Ermittlungen: Zweifacher Bistro-Mord in Hessen: Was weiß jener Mann mit jener Kapuze?

Nachdem in einem Bistro bei Frankfurt zwei Menschen erschossen wurden, tappt die Polizei noch im Dunkeln. Zwei Männer könnten für die Ermittler noch interessant werden.
Eine nächtliche Schießerei erschüttert das hessische Raunheim (Kreis Groß-Gerau): Ein Unbekannter betritt am frühen Dienstagmorgen gegen 3.45 Uhr das Bistro „Onyro“ und eröffnet das Feuer (der stern berichtete).
Zwei Menschen sterben noch vor Ort: Nihat K., der 62-jährige Wirt des Lokals, und ein 34-Jähriger. Der Schütze verschwindet unerkannt vom Tatort – und ist weiterhin nicht gefasst.
Polizei sucht Zeugen des Tötungsdelikts in Raunheim
Das „Onyro“ liegt an der Frankfurter Straße, die die 17.000-Einwohner-Stadt Raunheim durchquert, die eingezwängt zwischen dem Frankfurter Flughafen und Rüdesheim am Mainufer liegt. Es befindet sich in einem unscheinbaren, zweistöckigen Haus mit hell verputzter Fassade – ein Gebäude wie viele in der Gegend.
Name und Betreiber des Lokals wechselten in den vergangenen Jahren. Nach dem gewaltsamen Tod von Nihat K. steht bei Google Maps „vorübergehend geschlossen“.
Am Dienstagvormittag stehen die Türen des Bistros noch offen. Hinter den Fenstern sind Beamte in weißen Schutzanzügen zu sehen. Die Spurensicherung ist im Einsatz, markiert mit Täfelchen mögliche Beweisstücke auf dem Boden, vermisst und fotografiert das Lokal und seine Umgebung. Rot-weißes Flatterband mit der Aufschrift „Polizei“ sperrt die Frankfurter Straße ab.
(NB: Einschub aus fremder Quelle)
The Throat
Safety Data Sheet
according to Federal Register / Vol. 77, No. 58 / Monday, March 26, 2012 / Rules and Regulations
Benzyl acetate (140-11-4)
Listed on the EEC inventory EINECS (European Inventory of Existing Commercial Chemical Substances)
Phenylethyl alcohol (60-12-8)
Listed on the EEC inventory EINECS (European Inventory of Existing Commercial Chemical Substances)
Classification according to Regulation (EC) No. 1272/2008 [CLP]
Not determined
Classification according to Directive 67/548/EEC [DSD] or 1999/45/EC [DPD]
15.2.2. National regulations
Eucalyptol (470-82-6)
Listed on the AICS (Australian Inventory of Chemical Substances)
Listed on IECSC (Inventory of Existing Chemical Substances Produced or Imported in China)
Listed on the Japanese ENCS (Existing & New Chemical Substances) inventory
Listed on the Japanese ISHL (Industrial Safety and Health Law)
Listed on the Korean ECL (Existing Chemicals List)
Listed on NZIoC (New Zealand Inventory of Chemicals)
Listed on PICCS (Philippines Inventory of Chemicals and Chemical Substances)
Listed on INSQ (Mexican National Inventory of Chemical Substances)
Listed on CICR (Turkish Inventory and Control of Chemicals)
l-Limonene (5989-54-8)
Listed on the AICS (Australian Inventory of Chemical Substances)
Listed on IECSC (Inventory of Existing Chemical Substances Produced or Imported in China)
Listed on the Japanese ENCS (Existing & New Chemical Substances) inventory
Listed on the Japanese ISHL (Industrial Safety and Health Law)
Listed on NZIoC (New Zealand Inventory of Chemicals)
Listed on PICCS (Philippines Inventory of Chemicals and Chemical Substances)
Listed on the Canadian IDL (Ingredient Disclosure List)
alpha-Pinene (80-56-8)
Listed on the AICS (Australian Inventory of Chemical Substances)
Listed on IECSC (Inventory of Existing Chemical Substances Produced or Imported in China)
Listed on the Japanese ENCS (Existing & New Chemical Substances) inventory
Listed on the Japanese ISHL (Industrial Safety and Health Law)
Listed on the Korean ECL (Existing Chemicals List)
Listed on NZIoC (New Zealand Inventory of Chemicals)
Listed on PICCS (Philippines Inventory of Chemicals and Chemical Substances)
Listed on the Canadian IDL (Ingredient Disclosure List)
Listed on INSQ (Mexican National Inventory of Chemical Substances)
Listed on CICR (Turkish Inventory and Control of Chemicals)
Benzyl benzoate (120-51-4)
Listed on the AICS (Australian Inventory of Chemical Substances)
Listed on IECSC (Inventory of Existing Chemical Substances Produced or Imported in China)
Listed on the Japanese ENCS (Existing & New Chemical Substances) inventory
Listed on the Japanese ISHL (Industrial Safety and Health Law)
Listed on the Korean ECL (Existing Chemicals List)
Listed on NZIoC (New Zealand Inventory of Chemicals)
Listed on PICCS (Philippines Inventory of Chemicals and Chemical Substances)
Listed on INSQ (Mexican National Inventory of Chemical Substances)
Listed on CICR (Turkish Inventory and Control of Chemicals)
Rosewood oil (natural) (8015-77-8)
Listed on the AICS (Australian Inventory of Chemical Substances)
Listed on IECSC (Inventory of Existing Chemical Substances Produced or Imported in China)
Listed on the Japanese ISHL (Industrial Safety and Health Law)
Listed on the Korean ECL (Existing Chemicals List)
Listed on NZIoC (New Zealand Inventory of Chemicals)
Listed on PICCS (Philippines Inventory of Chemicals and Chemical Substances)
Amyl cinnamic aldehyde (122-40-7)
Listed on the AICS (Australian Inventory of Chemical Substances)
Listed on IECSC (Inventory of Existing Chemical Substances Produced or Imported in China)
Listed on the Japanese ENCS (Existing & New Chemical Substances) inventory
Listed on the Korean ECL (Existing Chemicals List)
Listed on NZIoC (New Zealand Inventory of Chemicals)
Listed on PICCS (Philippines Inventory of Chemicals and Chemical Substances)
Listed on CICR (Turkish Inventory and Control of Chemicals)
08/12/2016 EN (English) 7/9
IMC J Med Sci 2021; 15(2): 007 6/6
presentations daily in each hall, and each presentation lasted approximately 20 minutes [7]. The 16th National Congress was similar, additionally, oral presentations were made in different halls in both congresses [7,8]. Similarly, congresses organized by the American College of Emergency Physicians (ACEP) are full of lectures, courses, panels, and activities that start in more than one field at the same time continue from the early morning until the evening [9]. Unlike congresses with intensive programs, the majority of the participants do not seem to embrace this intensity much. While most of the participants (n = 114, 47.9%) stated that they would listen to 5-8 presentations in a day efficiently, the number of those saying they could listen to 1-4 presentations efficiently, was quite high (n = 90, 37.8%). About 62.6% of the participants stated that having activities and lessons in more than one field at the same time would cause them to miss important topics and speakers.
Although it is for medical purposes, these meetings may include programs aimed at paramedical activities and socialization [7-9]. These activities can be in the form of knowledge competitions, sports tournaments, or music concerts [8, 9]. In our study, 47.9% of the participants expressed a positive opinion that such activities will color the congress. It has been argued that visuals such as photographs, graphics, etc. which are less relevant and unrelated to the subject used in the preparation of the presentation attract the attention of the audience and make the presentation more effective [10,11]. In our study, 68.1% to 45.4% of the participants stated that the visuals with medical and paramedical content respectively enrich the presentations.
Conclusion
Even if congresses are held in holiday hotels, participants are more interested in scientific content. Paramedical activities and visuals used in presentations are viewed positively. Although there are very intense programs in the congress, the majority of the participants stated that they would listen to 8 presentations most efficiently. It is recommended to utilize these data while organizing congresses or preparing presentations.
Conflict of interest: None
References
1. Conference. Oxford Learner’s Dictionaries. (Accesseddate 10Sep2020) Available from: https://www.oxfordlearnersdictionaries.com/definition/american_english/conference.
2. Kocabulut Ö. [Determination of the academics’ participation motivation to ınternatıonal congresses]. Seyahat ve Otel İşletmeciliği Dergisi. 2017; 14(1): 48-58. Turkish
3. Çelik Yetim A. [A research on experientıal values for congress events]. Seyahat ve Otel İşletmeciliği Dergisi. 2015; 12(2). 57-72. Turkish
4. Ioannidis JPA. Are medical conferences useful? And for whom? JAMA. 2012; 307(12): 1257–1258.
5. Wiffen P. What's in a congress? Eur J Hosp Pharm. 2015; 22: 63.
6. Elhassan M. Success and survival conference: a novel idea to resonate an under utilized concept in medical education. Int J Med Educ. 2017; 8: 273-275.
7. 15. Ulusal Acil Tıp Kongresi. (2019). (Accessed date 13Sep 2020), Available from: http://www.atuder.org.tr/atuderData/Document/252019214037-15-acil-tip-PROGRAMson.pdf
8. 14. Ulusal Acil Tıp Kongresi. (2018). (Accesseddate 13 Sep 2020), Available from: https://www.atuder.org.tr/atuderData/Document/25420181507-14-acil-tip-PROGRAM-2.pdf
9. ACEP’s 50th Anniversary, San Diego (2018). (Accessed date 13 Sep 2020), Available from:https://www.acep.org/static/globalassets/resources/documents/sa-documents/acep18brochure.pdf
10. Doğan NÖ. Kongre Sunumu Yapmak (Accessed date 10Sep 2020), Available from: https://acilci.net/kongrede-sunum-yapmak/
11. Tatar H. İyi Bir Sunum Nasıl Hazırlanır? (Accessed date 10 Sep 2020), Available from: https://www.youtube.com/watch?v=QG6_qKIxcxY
Dutzende Streifenwagen sind dazu im Einsatz, ein Hubschrauber kreist über der Stadt. Die Polizei hat neben der Sicherung der Spuren vor allem ein Ziel: den Täter so schnell wie möglich fassen. Das ist den Beamten bisher nicht gelungen. „Die Hintergründe der Tat, ebenso wie die Motivlage, werden derzeit intensiv ermittelt“, teilt die Polizei am Nachmittag mit. Es gibt zunächst keine heiße Spur. Die Leichen der Opfer werden abtransportiert.
Ermittlungen mit 200 Beamten
Zwei Tage nach der Bluttat von Raunheim arbeiten rund 200 Ermittler an dem Fall. Das hessische Landeskriminalamt (LKA) hat eine sogenannte Besondere Aufbauorganisation (BAO) ins Leben gerufen. Die Beamten der BAO „Taverne“ ermitteln „auf Hochtouren“, teilen Staatsanwaltschaft und Polizei am Donnerstag mit. Inzwischen haben sie etwas, was im Polizeijargon „Anfasser“ heißt, einen Ansatz, der sie bei der Aufklärung des Verbrechens weiterbringen könnte. Nach ihren Erkenntnissen gibt es zwei Männer, die wichtige Zeugen sein könnten.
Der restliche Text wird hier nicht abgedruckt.